> WORK TO COMPLETE: Copy the stretch from the start of the records through the line containing "suscripciones@lavoz.es", swapping "digital" for "electrónico" and keeping everything else the same. Leave the pictures out.

> PROVIDED RECORDS:
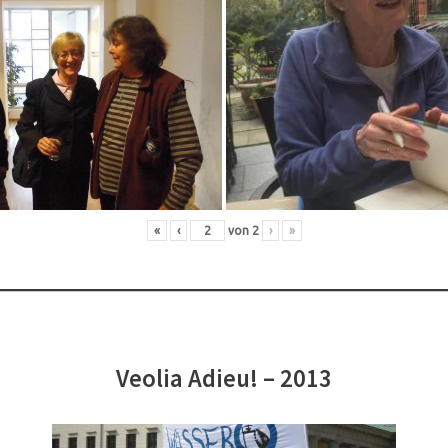
«
‹
von
2
›
»
Veolia Adieu! – 2013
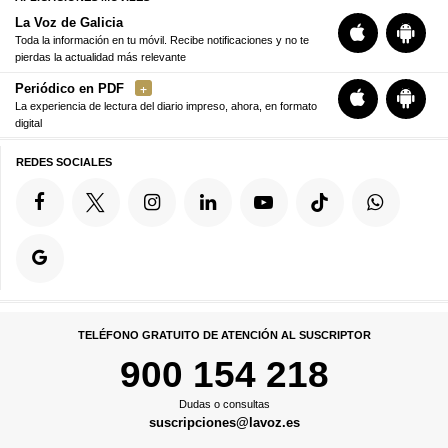
La Voz de Galicia
Toda la información en tu móvil. Recibe notificaciones y no te
pierdas la actualidad más relevante
Periódico en PDF
La experiencia de lectura del diario impreso, ahora, en formato
digital
REDES SOCIALES
TELÉFONO GRATUITO DE ATENCIÓN AL SUSCRIPTOR
900 154 218
Dudas o consultas
suscripciones@lavoz.es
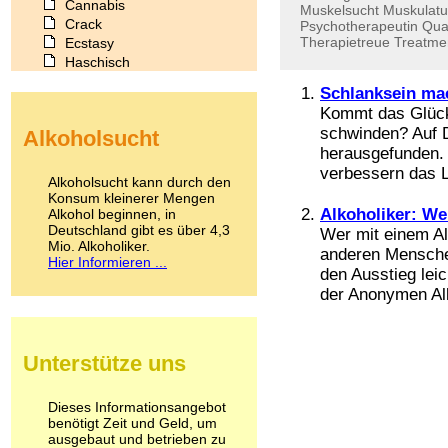
Cannabis
Muskelsucht
Muskulatu
Crack
Psychotherapeutin
Qua
Therapietreue
Treatme
Ecstasy
Haschisch
Heroin
Schlanksein mac
Ibogain
Kommt das Glück,
Koffein
schwinden? Auf D
Alkoholsucht
Kokain
herausgefunden. 
Lachgas
verbessern das L
LSD
Alkoholsucht kann durch den
Marihuana
Konsum kleinerer Mengen
Alkoholiker: Wer
Alkohol beginnen, in
Medikamente
Deutschland gibt es über 4,3
Meskalin
Wer mit einem A
Mio. Alkoholiker.
Metamphetamin
anderen Menschen 
Hier Informieren ...
Methadon
den Ausstieg lei
Morphin
der Anonymen Alk
Muskatnuss
Nikotin
Opium
Unterstütze uns
Pilze
Poppers
Psychopharmaka
Dieses Informationsangebot
benötigt Zeit und Geld, um
Schlafmittel
ausgebaut und betrieben zu
Schmerzmittel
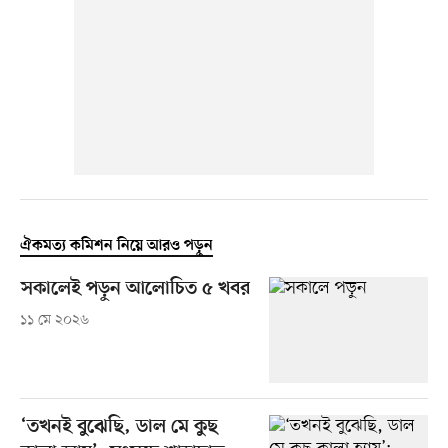
ঐকমত্য কমিশন নিয়ে আরও পড়ুন
সকালেই পড়ুন আলোচিত ৫ খবর
১১ মে ২০২৬
‘তখনই বুঝেছি, ডাল মে কুছ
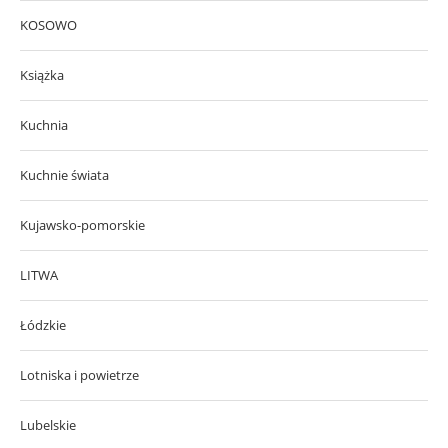
KOSOWO
Książka
Kuchnia
Kuchnie świata
Kujawsko-pomorskie
LITWA
Łódzkie
Lotniska i powietrze
Lubelskie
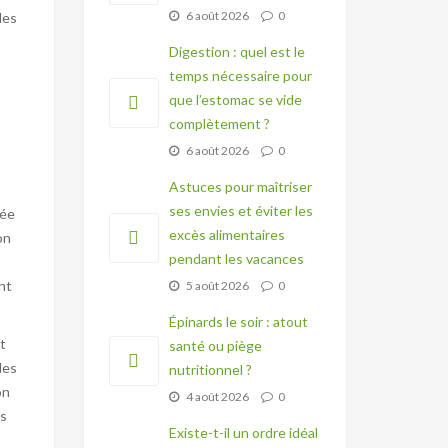
6 août 2026
0
les
Digestion : quel est le
temps nécessaire pour
que l’estomac se vide
complètement ?
6 août 2026
0
Astuces pour maîtriser
ses envies et éviter les
sée
excès alimentaires
on
pendant les vacances
nt
5 août 2026
0
Épinards le soir : atout
t
santé ou piège
les
nutritionnel ?
on
4 août 2026
0
ls
Existe-t-il un ordre idéal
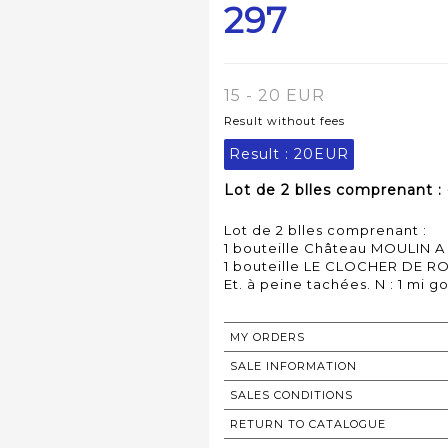
297
15 - 20 EUR
Result without fees
Result :
20EUR
Lot de 2 blles comprenant : 
Lot de 2 blles comprenant :
1 bouteille Château MOULIN A
1 bouteille LE CLOCHER DE R
MY ORDERS
SALE INFORMATION
SALES CONDITIONS
RETURN TO CATALOGUE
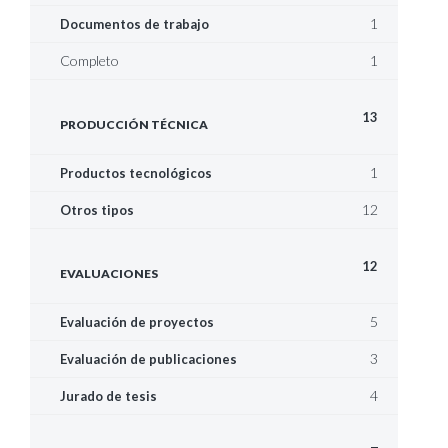
1
Documentos de trabajo
Completo
1
13
PRODUCCIÓN TÉCNICA
1
Productos tecnológicos
12
Otros tipos
12
EVALUACIONES
5
Evaluación de proyectos
3
Evaluación de publicaciones
4
Jurado de tesis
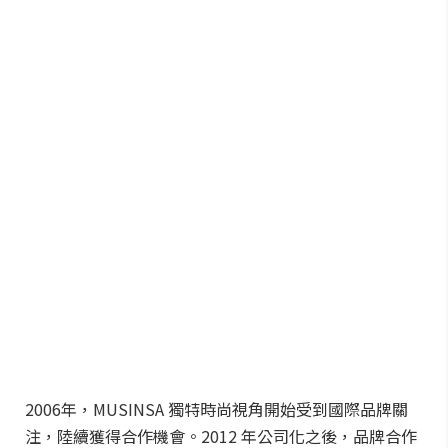
2006年，MUSINSA 獨特時尚視角開始受到國際品牌關
注，陸續獲得合作機會。2012 年公司化之後，品牌合作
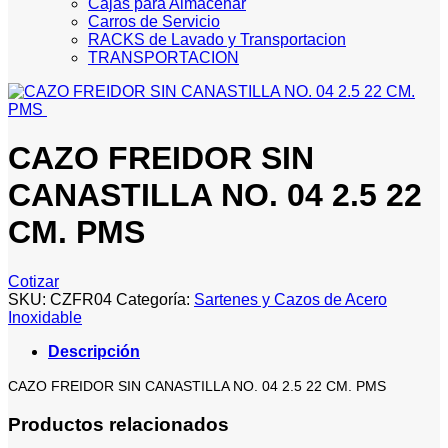
Cajas para Almacenar
Carros de Servicio
RACKS de Lavado y Transportacion
TRANSPORTACION
CAZO FREIDOR SIN
CANASTILLA NO. 04 2.5 22
CM. PMS
Cotizar
SKU:
CZFR04
Categoría:
Sartenes y Cazos de Acero
Inoxidable
Descripción
CAZO FREIDOR SIN CANASTILLA NO. 04 2.5 22 CM. PMS
Productos relacionados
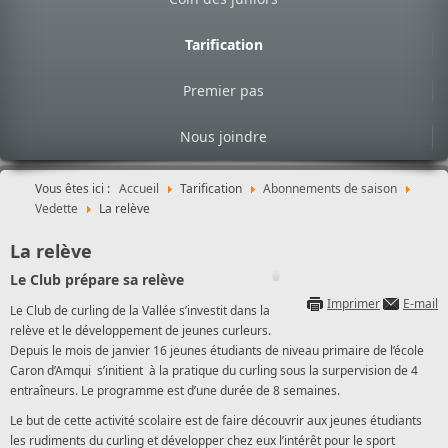
Tarification
Premier pas
Nous joindre
Vous êtes ici :
Accueil
Tarification
Abonnements de saison
Vedette
La relève
La relève
Le Club prépare sa relève
Imprimer
E-mail
Le Club de curling de la Vallée s’investit dans la
relève et le développement de jeunes curleurs.
Depuis le mois de janvier 16 jeunes étudiants de niveau primaire de l’école
Caron d’Amqui s’initient à la pratique du curling sous la surpervision de 4
entraîneurs. Le programme est d’une durée de 8 semaines.
Le but de cette activité scolaire est de faire découvrir aux jeunes étudiants
les rudiments du curling et développer chez eux l’intérêt pour le sport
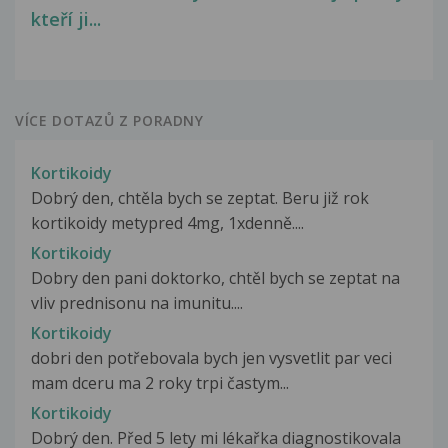
kteří ji...
VÍCE DOTAZŮ Z PORADNY
Kortikoidy
Dobrý den, chtěla bych se zeptat. Beru již rok
kortikoidy metypred 4mg, 1xdenně....
Kortikoidy
Dobry den pani doktorko, chtěl bych se zeptat na
vliv prednisonu na imunitu....
Kortikoidy
dobri den potřebovala bych jen vysvetlit par veci
mam dceru ma 2 roky trpi častym...
Kortikoidy
Dobrý den. Před 5 lety mi lékařka diagnostikovala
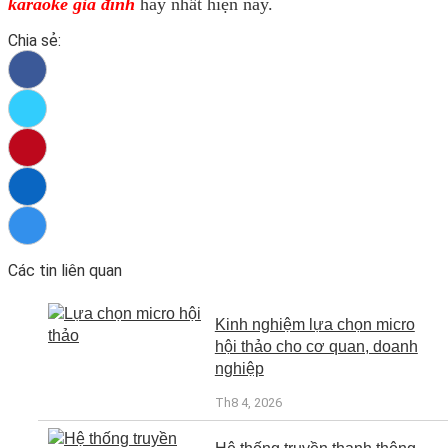
karaoke gia đình
hay nhất hiện nay.
Chia sẻ:
Các tin liên quan
Kinh nghiệm lựa chọn micro
hội thảo cho cơ quan, doanh
nghiệp
Th8 4, 2026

> EXERCISE RESULT:
«
‹
von
2
›
»
Veolia Adieu! – 2013
La Voz de Galicia
Toda la información en tu móvil. Recibe notificaciones y no te
pierdas la actualidad más relevante
Periódico en PDF
La experiencia de lectura del diario impreso, ahora, en formato
electrónico
REDES SOCIALES
TELÉFONO GRATUITO DE ATENCIÓN AL SUSCRIPTOR
900 154 218
Dudas o consultas
suscripciones@lavoz.es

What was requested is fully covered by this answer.